During a hearing Tuesday, Grassley made it clear that he believes the bill sponsored by Sen. Orrin Hatch (R-Utah), which has high-profile co-sponsors including Sen. Marco Rubio (R-Fla.), “only makes the problem worse.”
“It doesn’t close the loopholes or prevent abuse. It doesn’t make sure that American workers are put before foreign workers,” Grassley said, adding that the system was originally meant to be complementary. “It only increases the supply of cheaper foreign labor.”
Sen. Jeff Sessions (R-Ala.), one of the most vocal opponents of comprehensive immigration reform, also said the visa program is being abused to a “huge degree.”
The technology industry has a large stake in the battle and has supported an increase in the cap. The majority of those high-skilled visas — known as H-1B visas — go to people working in the computer industry.
“It’s a false choice that we can’t protect American workers and create a better system that allows American companies to get access to the best talent in the world,” said Todd Schulte in a statement, the president of FWD.us, an immigration advocacy group founded by Facebook CEO Mark Zuckerberg.
Nine senators have sponsored Hatch’s bill, which would raise the cap on H-1B visas from 65,000 to 115,000 and allow that number to increase based on the economic climate.
While not a co-sponsor, Senate Majority Whip John Cornyn (R-Texas) said he is encouraged by the proposal and said sending foreign students home after graduation “strikes me as foolish.”
“I thought that we agreed that legal immigration is a good thing,” he said, noting that he supported cracking down on abuse.
But Grassley is pushing his own changes. He specifically wants language that would require U.S. companies to try and recruit American workers before using the visa program. He also wants more oversight and random audits of companies who use the program.
“I find it ironic, thought, that the same folks who fought the immigration reform last Congress are now arguing that our immigrant laws, particularly, as they relate to high-skilled workers are broken and encourage abuse,” Hatch said. “You can’t have it both ways.”
He also wants to close loopholes, highlighted by a California electric company.
Grassley, Sessions and other critics have recently focused their ire on Southern California Edison, which is accused of cutting hundreds of IT jobs in the United States and sending them overseas. Lawmakers have also accused the company of using the H-1B visa program to refill some of those jobs with contract workers in the country.
The company has noted that the H-1B visa program requires those visa holders to be paid comparable wages and benefits as U.S. workers, a provision meant to remove the economic incentive to hire cheaper foreign workers. But critics argue the company is able to skirt the requirement in practice.
Advocates of the program argue that critics are attempting to use a few bad actors to broadly paint the entire system in a negative light.

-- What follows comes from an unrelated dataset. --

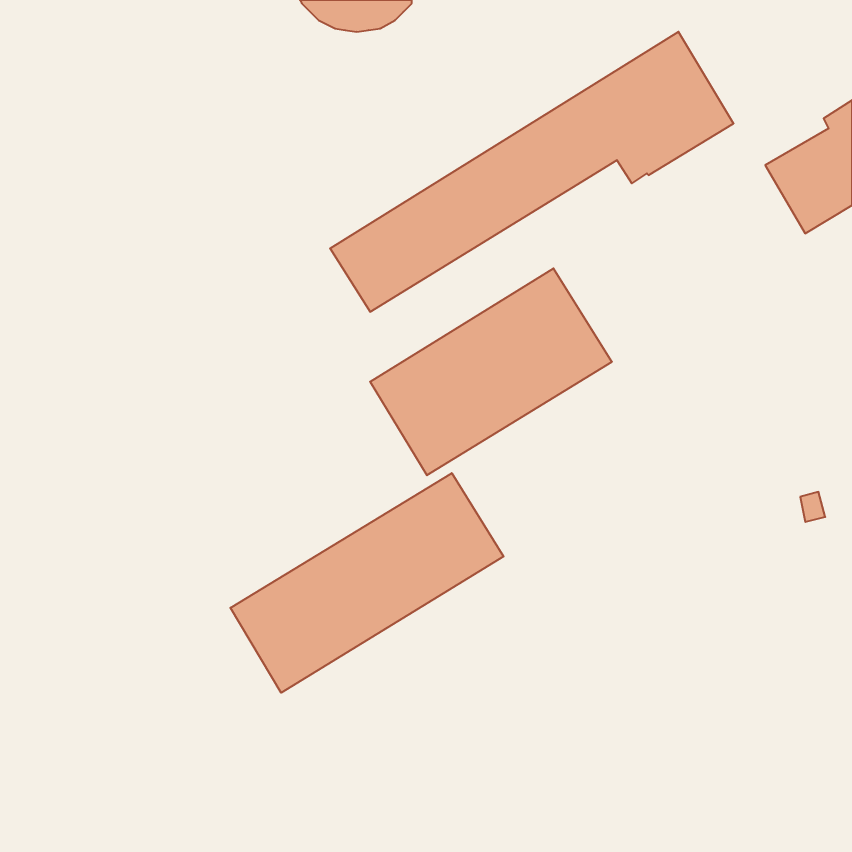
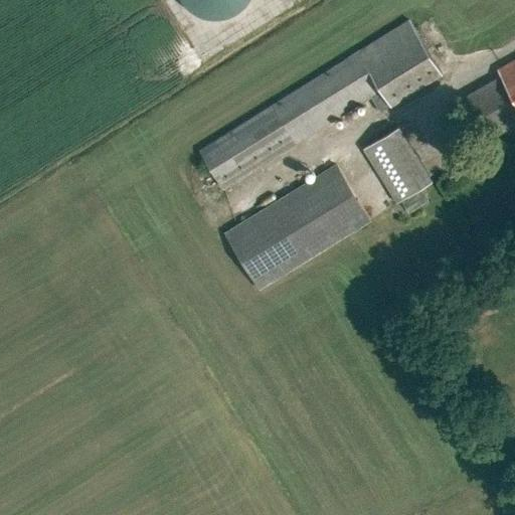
building: none -> [370,126,438,202]
building: [230,473,504,693] -> none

Much of the hearing was made up of a debate about facts, including whether there is a shortage of high-skilled workers in the United States and whether visa holders are being paid less than their American counterparts in practice.
Democrats on the committee reiterated their call for comprehensive immigration reform, an unlikely prospect now that Republicans control both chambers.
AFL-CIO president Richard Trumka, who testified Tuesday, said it would be “difficult to get things done” on the immigration front without comprehensive reform. His group supported a comprehensive Senate bill in 2013 but opposes the stand-alone plan to increase the cap for high-skilled workers.